O passado é incerto
Míriam Leitão
miriamleitao@oglobo.com.br
O passado voltou a ser incerto no Brasil. A expressão, que nasceu na esteira da limpeza dos armários no governo Fernando Henrique, é, de novo, atual. FH tirou esqueletos da época do regime militar. O relatório do TCU mostra que as trapalhadas fiscais deixaram o rastro da incerteza nas contas do governo. A dívida pública pode subir se forem contabilizados todos os novos passivos.
A frase é boa e conhecida. "No Brasil, até o passado é incerto." Alguns a atribuem ao ex-ministro Pedro Malan, eu a ouvi a primeira vez do ex-presidente do Banco Central Gustavo Loyola. Vários a repetiam. Ela se consolidou como uma frase antológica sobre o Brasil. Talvez tenha sido criação coletiva da equipe que enfrentou as várias etapas do longo processo de arrumação de contas que, por décadas, haviam sido mal contadas.
Ao abrir os armários, o governo FH encontrou esqueletos. Eram dívidas do Tesouro que não haviam tido registros contábeis e que ficaram no limbo pelos governos anteriores. Só para falar de um, cito o Fundo de Compensação de Variação Salarial. O FCVS estabelecia que, quando a prestação da casa própria excedesse o reajuste dos salários, a diferença iria para um saldo a ser quitado ao fim do empréstimo. Foi da época do ex-ministro Delfim Netto. Virou um monstro que o governo teve que assumir. Assim se fabricavam os esqueletos. Pôr tudo às claras custou o aumento do endividamento, mas criou as bases nas quais foi elaborada a Lei de Responsabilidade Fiscal.
Agora, novos esqueletos apareceram. O "Valor" disse que a dívida pública terá que ser recalculada para que seja incluído o impacto dos empréstimos indevidos feitos pelos bancos públicos ao Tesouro no primeiro mandato da presidente Dilma. Houve manobras fiscais que não são ataques à Lei de Responsabilidade Fiscal. Usar os bancos públicos para pagar contas orçamentárias, como os benefícios sociais, e não quitá-los por longo tempo é empréstimo, e isso fere a lei. Esse é o ponto do TCU. Agora é refazer o caminho dos cálculos de déficits, superávits, dívidas, para recolher logo os esqueletos que se formaram.
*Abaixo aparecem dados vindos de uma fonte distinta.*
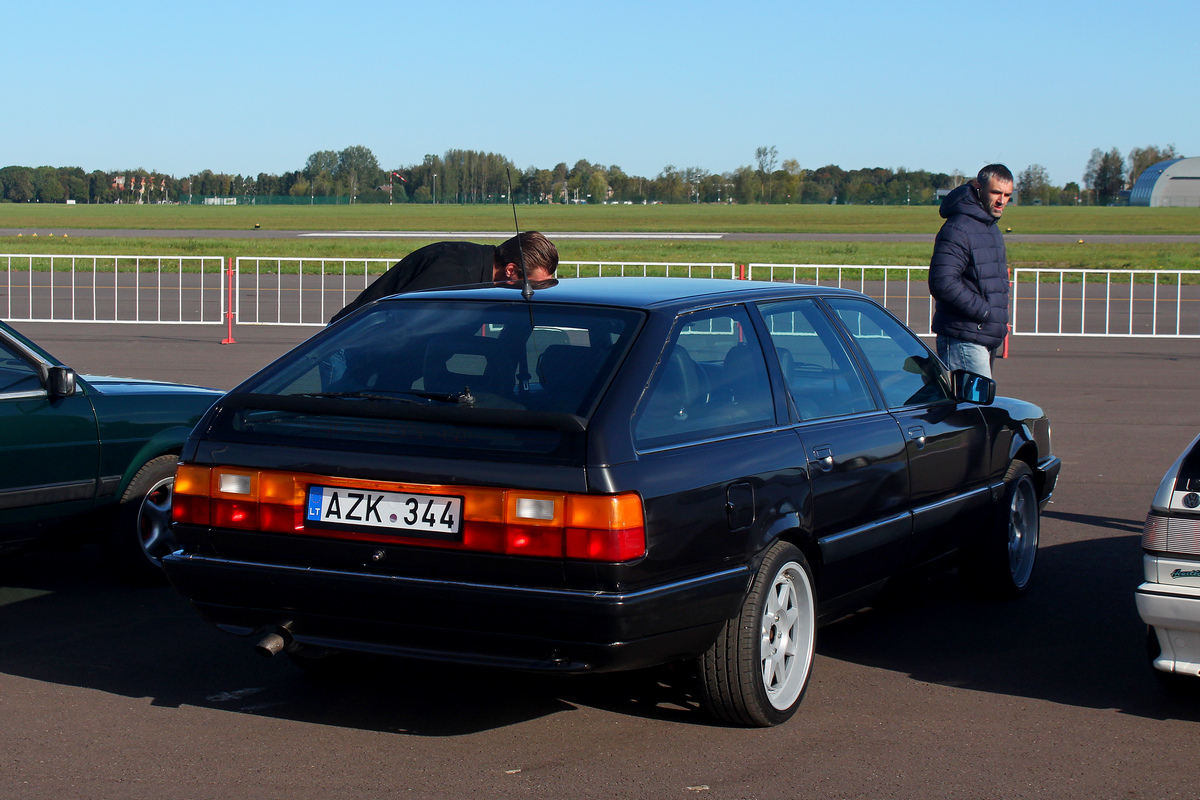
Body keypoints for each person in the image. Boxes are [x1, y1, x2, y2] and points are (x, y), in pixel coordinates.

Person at [329, 231, 558, 323]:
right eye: (533, 286)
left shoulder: (476, 263)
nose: (530, 293)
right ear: (510, 271)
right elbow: (404, 322)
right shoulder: (458, 273)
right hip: (350, 341)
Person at [928, 164, 1014, 379]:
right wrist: (985, 312)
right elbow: (943, 282)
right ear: (978, 187)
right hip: (964, 339)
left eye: (1007, 195)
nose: (1002, 201)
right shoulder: (958, 227)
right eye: (996, 193)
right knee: (973, 410)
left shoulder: (990, 228)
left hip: (984, 337)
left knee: (978, 408)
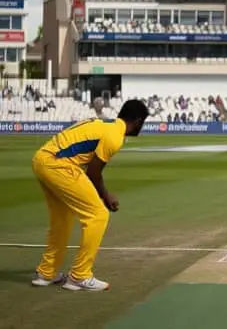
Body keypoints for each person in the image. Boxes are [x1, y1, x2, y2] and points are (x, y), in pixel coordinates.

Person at [31, 99, 150, 291]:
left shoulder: (103, 123)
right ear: (137, 121)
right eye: (142, 123)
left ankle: (47, 272)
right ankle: (80, 275)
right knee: (98, 215)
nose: (141, 127)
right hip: (60, 165)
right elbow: (93, 172)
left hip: (41, 160)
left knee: (63, 218)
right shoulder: (114, 136)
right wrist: (106, 196)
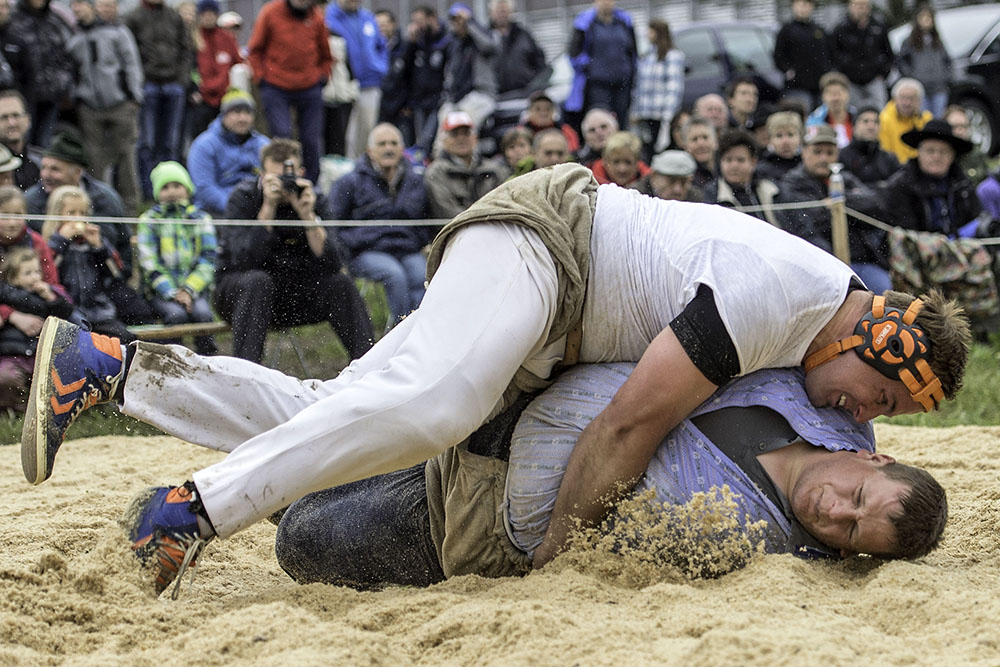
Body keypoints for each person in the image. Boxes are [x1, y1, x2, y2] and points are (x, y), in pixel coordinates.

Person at [21, 162, 970, 596]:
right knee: (435, 407)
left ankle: (105, 368)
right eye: (879, 396)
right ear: (883, 339)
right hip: (547, 249)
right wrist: (561, 563)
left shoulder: (808, 330)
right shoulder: (777, 298)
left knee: (344, 412)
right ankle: (191, 510)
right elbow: (629, 428)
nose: (862, 413)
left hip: (551, 306)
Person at [272, 363, 948, 588]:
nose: (835, 510)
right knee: (307, 452)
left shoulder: (762, 546)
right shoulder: (820, 400)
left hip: (492, 504)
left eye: (853, 535)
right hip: (518, 402)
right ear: (872, 457)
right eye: (858, 496)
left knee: (298, 535)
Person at [211, 138, 374, 363]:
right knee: (258, 282)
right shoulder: (243, 197)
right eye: (276, 178)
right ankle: (246, 374)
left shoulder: (313, 198)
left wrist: (308, 216)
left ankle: (369, 367)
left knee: (341, 284)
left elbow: (334, 263)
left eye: (289, 177)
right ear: (261, 176)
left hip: (293, 294)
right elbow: (243, 259)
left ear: (301, 173)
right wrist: (268, 207)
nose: (284, 185)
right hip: (241, 294)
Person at [25, 131, 155, 327]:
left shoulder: (106, 198)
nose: (45, 175)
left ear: (77, 172)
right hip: (57, 288)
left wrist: (100, 249)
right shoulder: (31, 202)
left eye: (55, 169)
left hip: (103, 285)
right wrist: (60, 241)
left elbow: (123, 248)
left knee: (139, 316)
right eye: (43, 168)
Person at [329, 123, 431, 327]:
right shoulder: (348, 183)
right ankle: (400, 335)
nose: (388, 148)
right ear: (370, 151)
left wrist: (424, 242)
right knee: (395, 276)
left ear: (402, 150)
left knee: (423, 277)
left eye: (393, 143)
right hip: (366, 251)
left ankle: (421, 333)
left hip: (407, 250)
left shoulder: (415, 181)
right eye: (382, 144)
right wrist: (341, 259)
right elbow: (333, 225)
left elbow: (425, 220)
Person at [777, 124, 890, 293]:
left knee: (884, 294)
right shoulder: (791, 184)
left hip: (862, 261)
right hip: (820, 265)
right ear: (804, 152)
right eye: (817, 152)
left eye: (829, 153)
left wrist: (838, 202)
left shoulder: (844, 178)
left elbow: (876, 205)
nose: (824, 158)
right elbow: (806, 226)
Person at [67, 0, 143, 216]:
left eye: (80, 4)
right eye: (73, 6)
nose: (76, 9)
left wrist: (134, 97)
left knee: (126, 159)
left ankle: (130, 213)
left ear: (92, 7)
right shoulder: (74, 37)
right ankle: (99, 211)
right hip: (90, 108)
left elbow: (131, 64)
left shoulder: (117, 32)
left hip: (120, 104)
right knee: (94, 161)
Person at [136, 162, 218, 356]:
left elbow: (208, 260)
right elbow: (149, 264)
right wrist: (172, 292)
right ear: (157, 192)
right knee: (175, 314)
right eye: (165, 187)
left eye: (177, 185)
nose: (171, 191)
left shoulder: (201, 219)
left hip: (195, 291)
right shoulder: (149, 221)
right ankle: (171, 360)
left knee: (203, 314)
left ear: (187, 189)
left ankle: (208, 361)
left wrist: (189, 289)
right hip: (161, 293)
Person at [248, 0, 332, 184]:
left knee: (311, 139)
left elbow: (326, 53)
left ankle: (311, 184)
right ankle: (281, 182)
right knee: (282, 136)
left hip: (309, 85)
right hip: (276, 85)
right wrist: (260, 78)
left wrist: (323, 76)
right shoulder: (270, 12)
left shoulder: (316, 16)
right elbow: (254, 50)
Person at [40, 186, 135, 342]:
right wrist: (61, 242)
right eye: (71, 213)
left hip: (100, 313)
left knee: (123, 340)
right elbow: (49, 274)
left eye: (83, 213)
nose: (78, 218)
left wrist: (100, 248)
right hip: (68, 314)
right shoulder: (51, 244)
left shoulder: (94, 242)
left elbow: (116, 275)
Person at [125, 0, 192, 201]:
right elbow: (130, 53)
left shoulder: (174, 16)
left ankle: (174, 190)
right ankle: (150, 192)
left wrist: (182, 80)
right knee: (147, 142)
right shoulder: (133, 17)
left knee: (171, 143)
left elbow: (186, 49)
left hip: (173, 84)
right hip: (148, 85)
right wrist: (140, 82)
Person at [0, 246, 73, 410]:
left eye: (37, 272)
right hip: (12, 354)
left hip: (39, 353)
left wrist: (50, 297)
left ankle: (45, 410)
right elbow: (19, 299)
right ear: (13, 278)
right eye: (27, 273)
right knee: (6, 378)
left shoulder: (47, 295)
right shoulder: (8, 294)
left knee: (57, 377)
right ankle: (17, 409)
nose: (35, 277)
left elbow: (67, 311)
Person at [883, 119, 980, 238]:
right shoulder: (901, 186)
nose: (936, 157)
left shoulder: (963, 184)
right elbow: (907, 234)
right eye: (930, 151)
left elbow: (975, 220)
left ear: (952, 156)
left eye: (943, 152)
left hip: (962, 250)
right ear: (919, 153)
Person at [186, 89, 270, 218]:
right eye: (236, 112)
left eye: (247, 112)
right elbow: (205, 188)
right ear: (223, 115)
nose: (243, 118)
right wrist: (236, 208)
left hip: (258, 212)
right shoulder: (203, 145)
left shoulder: (264, 145)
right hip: (217, 212)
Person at [325, 0, 388, 161]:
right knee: (343, 134)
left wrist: (380, 66)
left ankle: (366, 169)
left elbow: (381, 45)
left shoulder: (367, 17)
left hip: (369, 83)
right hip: (341, 86)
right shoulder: (328, 16)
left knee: (367, 131)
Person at [8, 0, 75, 148]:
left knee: (44, 144)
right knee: (23, 143)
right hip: (23, 96)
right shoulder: (14, 18)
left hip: (51, 94)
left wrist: (62, 82)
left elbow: (68, 53)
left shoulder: (56, 19)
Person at [565, 0, 637, 131]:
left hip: (622, 82)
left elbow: (632, 51)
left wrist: (632, 72)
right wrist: (589, 66)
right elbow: (574, 53)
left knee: (621, 121)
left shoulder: (624, 21)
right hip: (598, 84)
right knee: (601, 120)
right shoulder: (585, 22)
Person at [436, 2, 499, 143]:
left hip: (481, 95)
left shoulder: (482, 37)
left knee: (463, 125)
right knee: (444, 125)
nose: (458, 24)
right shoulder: (453, 43)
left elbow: (490, 46)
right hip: (457, 98)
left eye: (461, 19)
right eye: (455, 20)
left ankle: (469, 160)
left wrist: (470, 23)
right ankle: (442, 160)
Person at [423, 111, 504, 218]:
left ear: (475, 137)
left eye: (466, 133)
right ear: (444, 140)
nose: (461, 138)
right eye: (454, 134)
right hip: (456, 231)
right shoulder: (435, 172)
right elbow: (446, 212)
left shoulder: (494, 169)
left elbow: (504, 205)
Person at [630, 19, 684, 163]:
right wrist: (635, 112)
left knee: (662, 151)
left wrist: (668, 115)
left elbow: (674, 88)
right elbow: (639, 87)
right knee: (648, 152)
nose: (647, 34)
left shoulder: (672, 56)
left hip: (661, 115)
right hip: (646, 113)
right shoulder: (648, 56)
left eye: (650, 31)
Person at [190, 0, 243, 139]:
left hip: (224, 98)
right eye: (205, 13)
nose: (208, 17)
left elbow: (238, 63)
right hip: (201, 98)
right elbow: (189, 67)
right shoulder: (192, 39)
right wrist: (195, 89)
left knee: (228, 136)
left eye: (211, 13)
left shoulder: (226, 38)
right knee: (201, 136)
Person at [400, 6, 448, 156]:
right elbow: (405, 70)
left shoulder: (445, 40)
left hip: (438, 100)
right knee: (421, 141)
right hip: (419, 101)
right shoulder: (417, 43)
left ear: (432, 18)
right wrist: (410, 44)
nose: (416, 26)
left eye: (419, 21)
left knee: (429, 141)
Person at [703, 130, 778, 226]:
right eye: (728, 160)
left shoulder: (771, 190)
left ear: (753, 162)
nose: (734, 165)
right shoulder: (712, 195)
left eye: (740, 160)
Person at [832, 0, 893, 109]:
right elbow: (834, 55)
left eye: (864, 5)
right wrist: (843, 74)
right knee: (854, 112)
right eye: (857, 5)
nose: (861, 9)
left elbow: (888, 53)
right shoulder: (841, 29)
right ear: (850, 6)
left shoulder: (878, 27)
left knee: (880, 111)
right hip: (851, 81)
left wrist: (883, 72)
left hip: (874, 79)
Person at [773, 0, 832, 111]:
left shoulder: (819, 30)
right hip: (797, 86)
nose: (803, 8)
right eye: (800, 5)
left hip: (819, 86)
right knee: (802, 112)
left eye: (806, 5)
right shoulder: (786, 30)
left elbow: (828, 54)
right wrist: (789, 71)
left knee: (821, 115)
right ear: (794, 6)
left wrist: (827, 71)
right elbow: (778, 56)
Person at [897, 3, 950, 120]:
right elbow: (902, 62)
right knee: (922, 120)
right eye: (923, 17)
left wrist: (945, 77)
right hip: (920, 89)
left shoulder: (937, 41)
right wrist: (912, 78)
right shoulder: (909, 41)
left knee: (938, 120)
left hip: (938, 88)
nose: (926, 21)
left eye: (928, 17)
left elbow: (947, 61)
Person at [489, 0, 545, 97]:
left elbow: (539, 60)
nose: (501, 14)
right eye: (498, 11)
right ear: (491, 13)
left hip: (525, 93)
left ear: (511, 12)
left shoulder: (523, 34)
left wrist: (535, 84)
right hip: (496, 96)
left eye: (504, 11)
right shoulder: (485, 38)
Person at [838, 104, 899, 188]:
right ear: (854, 127)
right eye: (865, 121)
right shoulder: (841, 156)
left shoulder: (889, 159)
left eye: (876, 122)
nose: (871, 126)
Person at [878, 78, 931, 165]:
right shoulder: (884, 120)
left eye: (911, 98)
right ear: (895, 99)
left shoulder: (926, 120)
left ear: (919, 101)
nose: (906, 103)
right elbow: (885, 151)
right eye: (903, 98)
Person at [0, 90, 39, 190]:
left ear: (28, 119)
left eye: (16, 115)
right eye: (4, 117)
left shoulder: (41, 162)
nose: (11, 123)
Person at [806, 72, 855, 149]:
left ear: (848, 94)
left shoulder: (859, 118)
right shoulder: (813, 122)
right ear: (822, 96)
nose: (835, 98)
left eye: (839, 93)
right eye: (830, 93)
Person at [631, 149, 702, 202]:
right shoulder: (635, 196)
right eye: (671, 180)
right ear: (653, 176)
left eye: (683, 182)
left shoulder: (695, 198)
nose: (677, 189)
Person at [945, 105, 991, 187]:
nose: (960, 131)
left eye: (963, 126)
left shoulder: (976, 153)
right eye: (954, 127)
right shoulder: (938, 153)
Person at [755, 111, 802, 183]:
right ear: (770, 139)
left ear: (799, 138)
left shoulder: (808, 168)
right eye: (779, 136)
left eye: (790, 135)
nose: (785, 141)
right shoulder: (761, 171)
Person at [682, 116, 717, 191]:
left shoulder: (726, 172)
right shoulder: (684, 178)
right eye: (694, 139)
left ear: (715, 141)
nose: (701, 144)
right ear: (685, 146)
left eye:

O risco de deixar tudo assim é maior do que o de reabrir os armários para nova limpeza. Um país com passado incerto alimenta a inflação, cria novos passivos, perde a credibilidade nos índices, fica sem o grau de investimento. Como a Argentina. Nosso vizinho brigou com os números, a ponto de atacar o instituto responsável pelas contas nacionais. Quando alguém for arrumar esse passado terá que fechar o vizinho para balanço. Pobre Argentina. Mas não choremos por ela, temos o que fazer em casa.
No Brasil, o atentado foi feito no próprio Tesouro, com a anuência do ministro da Fazenda. Durante anos eles procuraram dar um jeitinho nas contas para elas ficarem mais bonitas. Fizeram maquiagens. Algumas são mais lesivas, outras são menos. As operações com os bancos públicos pertencem ao grupo das que são também ilegais.
Em um determinado item, o TCU avisa o seguinte: "Frise-se, por oportuno, que as análises realizadas pela equipe de auditoria não foram realizadas em relação a todas as situações existentes de repasses de recursos às instituições financeiras. Significa dizer que os achados listados neste relatório não são exaustivos". Soa ameaçador. Há mais?
Algumas dívidas com os bancos públicos, Caixa, Banco do Brasil, BNDES, foram quitadas com atraso deixando a instituição ficar com o custo do dinheiro sem remuneração na pátria dos juros altos. Outros créditos nem foram quitados. Independentemente do debate político que as manobras fiscais provocam, é preciso enfrentar, no nascedouro, os esqueletos. A incerteza sobre o passado é a pior companhia que se pode ter no caminho para um ajuste fiscal. A nova equipe econômica terá que enfrentar esses fantasmas se não quiser ficar consertando a parede da casa cuja fundação tem uma rachadura.
Em outras palavras, não bastará ao ministro Joaquim Levy ser transparente sobre o presente. Levy não poderá aprovar a prática que ele mesmo aboliu. Se não criticar o passado, ele o convalidará. Se Levy o criticar, estará em rota de colisão com o governo do qual faz parte. O passado incerto torna o presente instável.